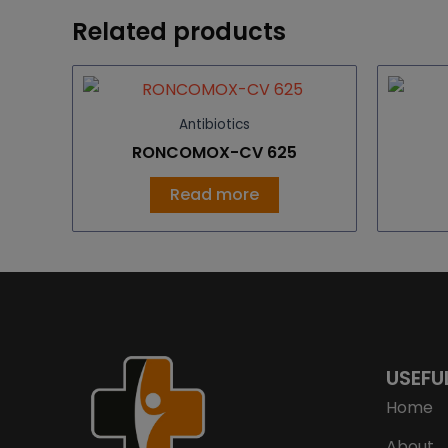
Related products
Antibiotics
RONCOMOX-CV 625
Read more
USEFU
Home
About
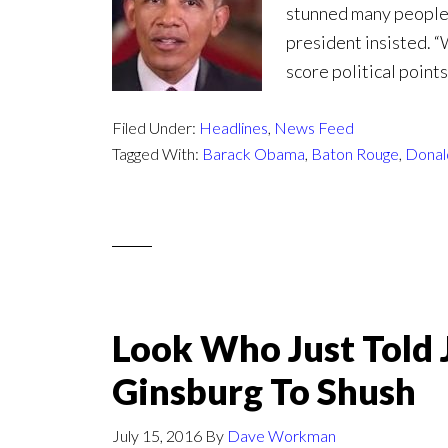
stunned many people.
president insisted. 
score political poin
Filed Under:
Headlines
,
News Feed
Tagged With:
Barack Obama
,
Baton Rouge
,
Donal
Look Who Just Told 
Ginsburg To Shush
July 15, 2016
By
Dave Workman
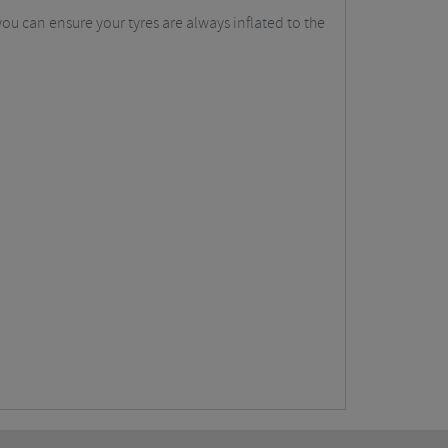
ou can ensure your tyres are always inflated to the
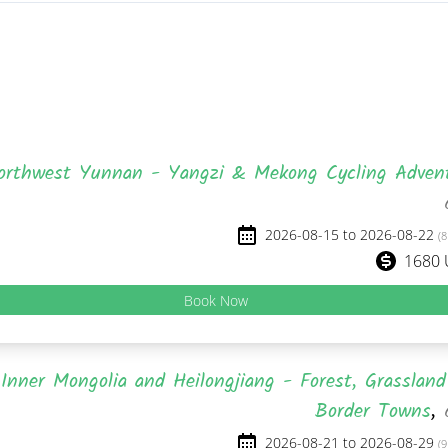
orthwest Yunnan - Yangzi & Mekong Cycling Adven
2026-08-15 to 2026-08-22
(8
1680
Book Now
Inner Mongolia and Heilongjiang - Forest, Grasslan
Border Towns
,
2026-08-21 to 2026-08-29
(9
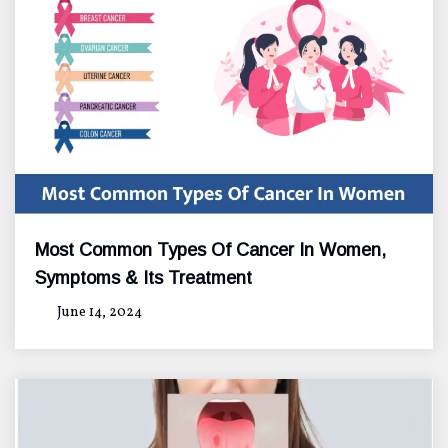
Most Common Types Of Cancer In Women,
Symptoms & Its Treatment
June 14, 2024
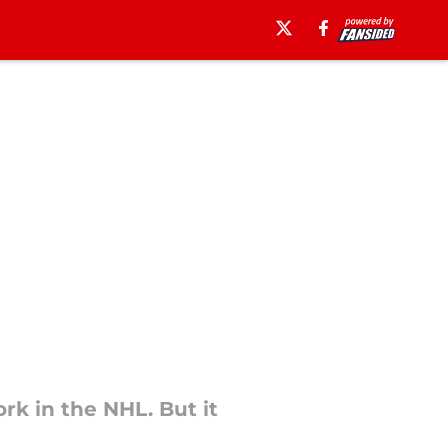
rk in the NHL. But it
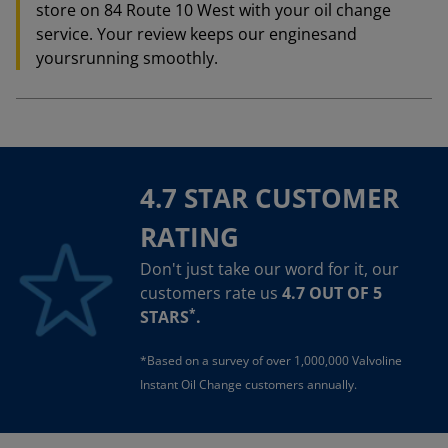
store on 84 Route 10 West with your oil change
service. Your review keeps our enginesand
yoursrunning smoothly.
4.7 STAR CUSTOMER
RATING
Don't just take our word for it, our
customers rate us
4.7 OUT OF 5
*
STARS
.
*Based on a survey of over 1,000,000 Valvoline
Instant Oil Change customers annually.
------------------------------------------------
YOUR OBJECTIVE ▸ An exact copy of every line from the one containing "4.7 STAR CUSTOMER" through the last line of the entries is required; please add nothing.

TASK ANSWER ▸
4.7 STAR CUSTOMER
RATING
Don't just take our word for it, our
customers rate us
4.7 OUT OF 5
*
STARS
.
*Based on a survey of over 1,000,000 Valvoline
Instant Oil Change customers annually.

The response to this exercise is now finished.